Il dipartimento di Chirurgia delle Molinette – Città della Salute e della Scienza si è ancora una volta distinto per l’eccellenza nel campo della chirurgia robotica a livello europeo.  Il professor Mario Morino ha infatti di recente  eseguito un’operazione oncologica sperimentale  servendosi di un robot di avanzata tecnologia mininvasiva, di nuova produzione statunitense (Medrobotics, Massachusett),  che gli ha permesso di asportare in modo radicale, senza lasciare cicatrici, un tumore del retto.

Immagine che riproduce una fase dell'operazione chirurgica con il robot Flex - Città della Salute e della Scienza

Immagine che riproduce  una fase dell’operazione chirurgica con il robot Flex – Città della Salute e della Scienza

Direttore della Chirurgia universitaria 1 delle Molinette, il professor Morino ha manovrato  il Flex Robotic  che  si contraddistingue per la flessibilità  degli strumenti  che con una  telecamera integrata tridimensionale  percorrono  il colon retto attraverso l’ano, capaci di  asportare in modo radicale e minimamente invasivo il tumore e  poi suturare la ferita senza lasciarne cicatrici.  Con questa nuova tecnica robotica si evita il “sacchetto” di deviazione delle feci che viene posto sull’addome del paziente.
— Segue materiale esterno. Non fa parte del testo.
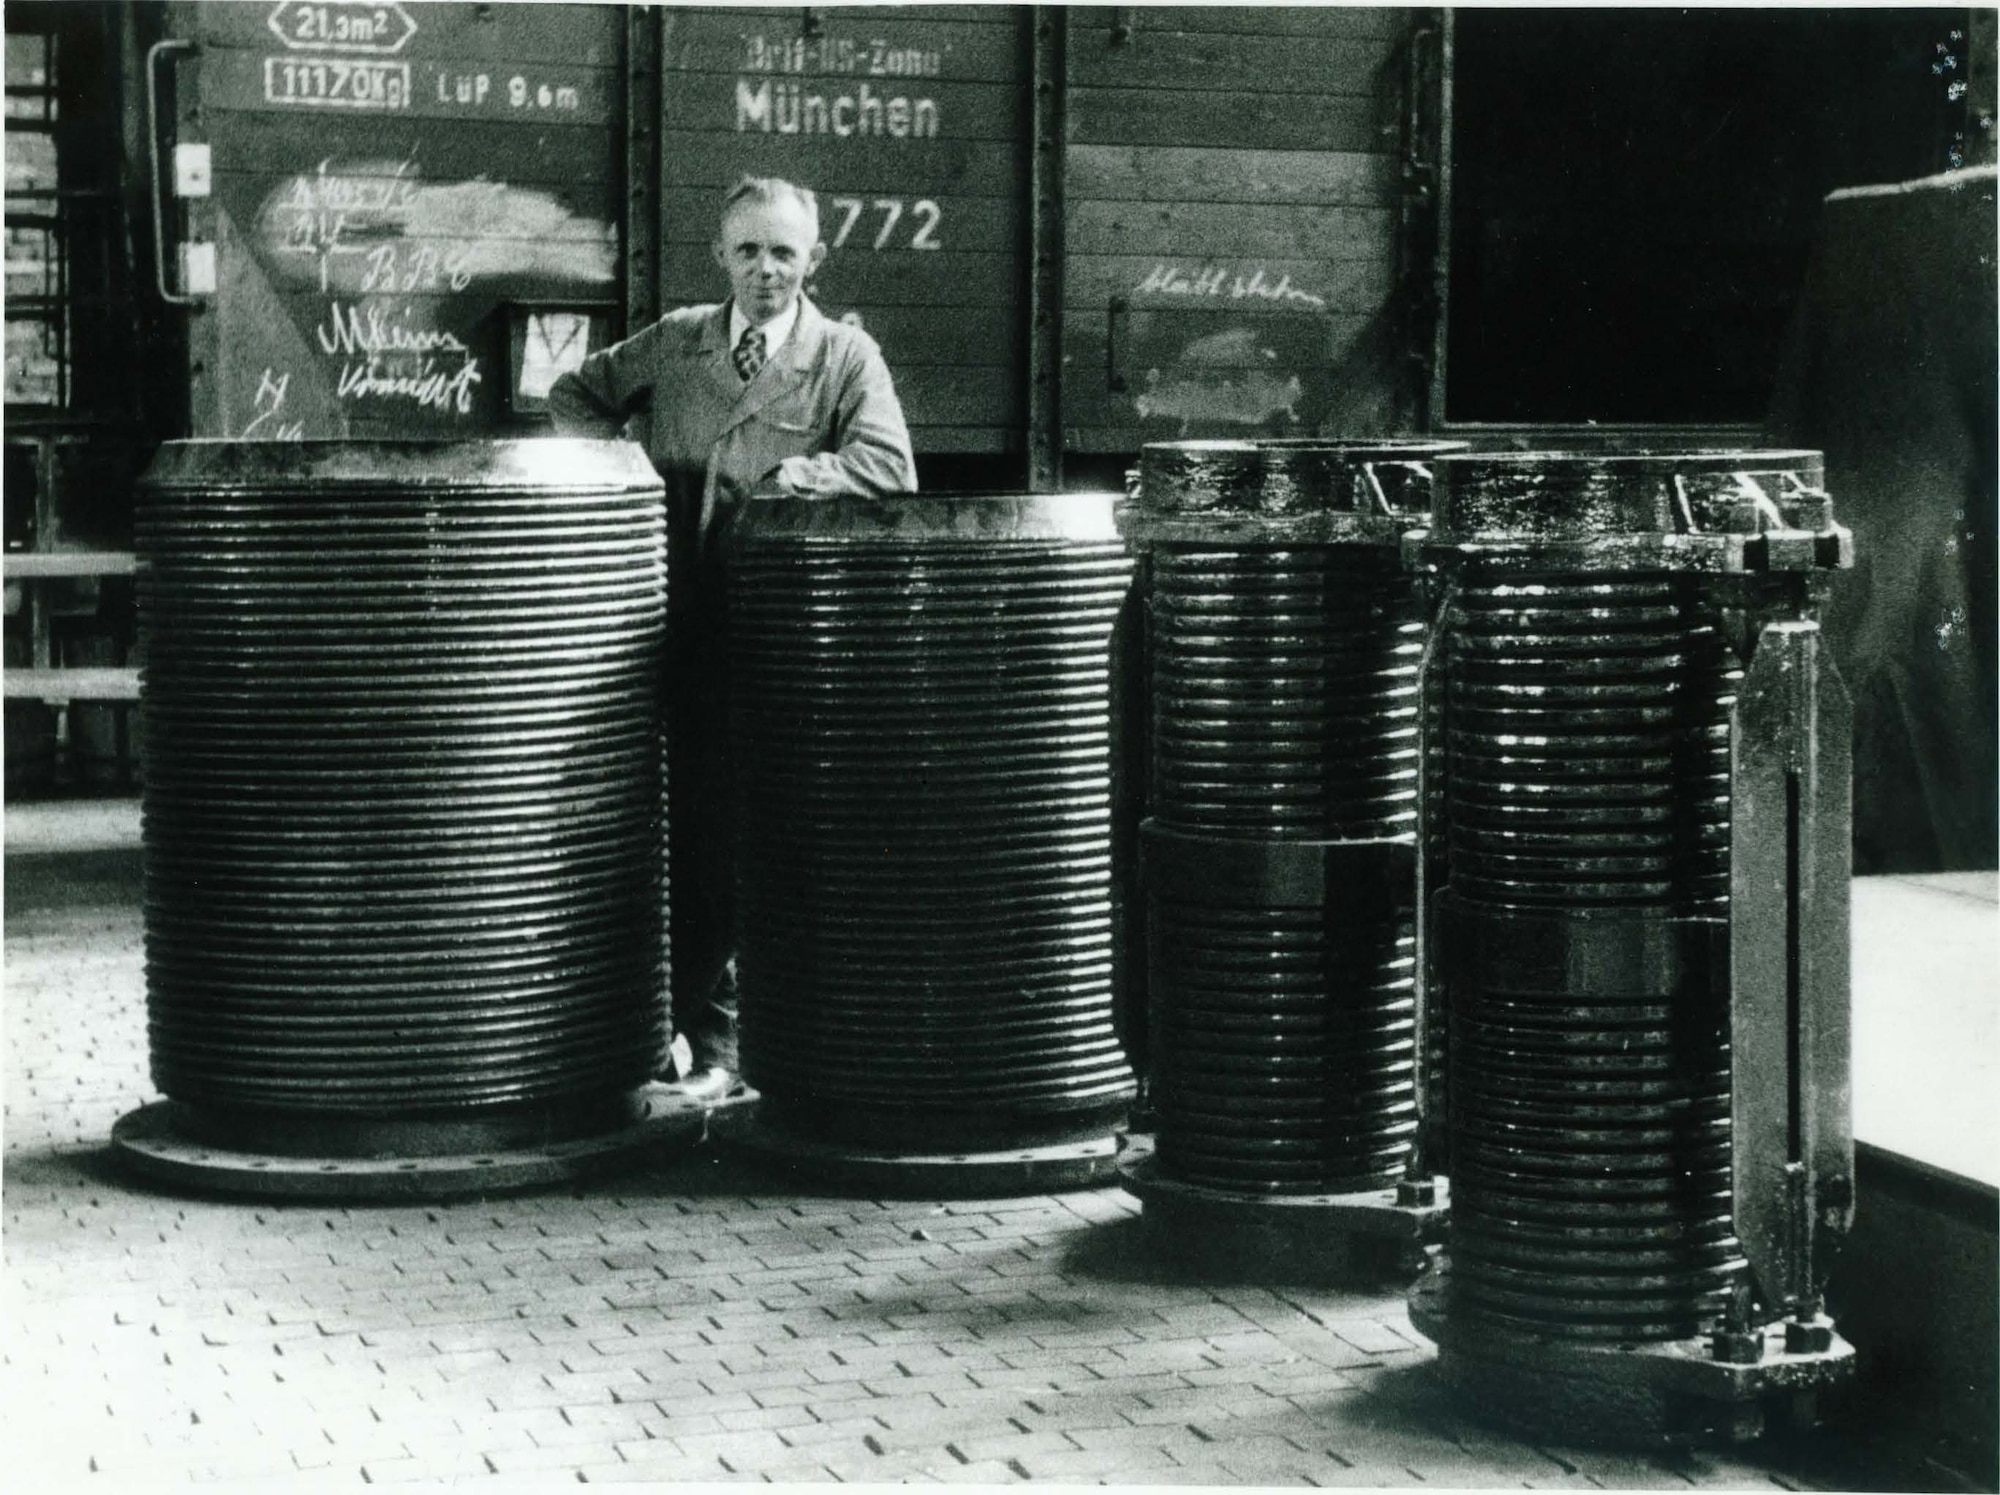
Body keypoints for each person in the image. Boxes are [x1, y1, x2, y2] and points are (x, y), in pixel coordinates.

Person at [549, 176, 917, 1082]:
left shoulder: (844, 356)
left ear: (813, 260)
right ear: (721, 256)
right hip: (664, 628)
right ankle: (677, 1033)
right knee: (666, 829)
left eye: (784, 253)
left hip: (780, 644)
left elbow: (890, 464)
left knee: (746, 836)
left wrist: (809, 476)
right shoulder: (678, 342)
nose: (765, 271)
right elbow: (576, 393)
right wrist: (622, 468)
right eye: (748, 251)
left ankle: (730, 1040)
L’applicazione clinica di questa tecnologia robotica all’avanguardia in campo oncologico continuerà e si svilupperà presso la Chirurgia universitaria diretta dal prof. Morino, in quanto ne è unico Centro europeo di riferimento,  oltre a quello statunitense.

Lo stesso robot si affiancherà presto al servizio del  prof. Roberto Albera e alla sua equipe del dipartimento universitario di Otorinolaringoiatria nelle operazioni del tumore della parte alta del tratto digestivo.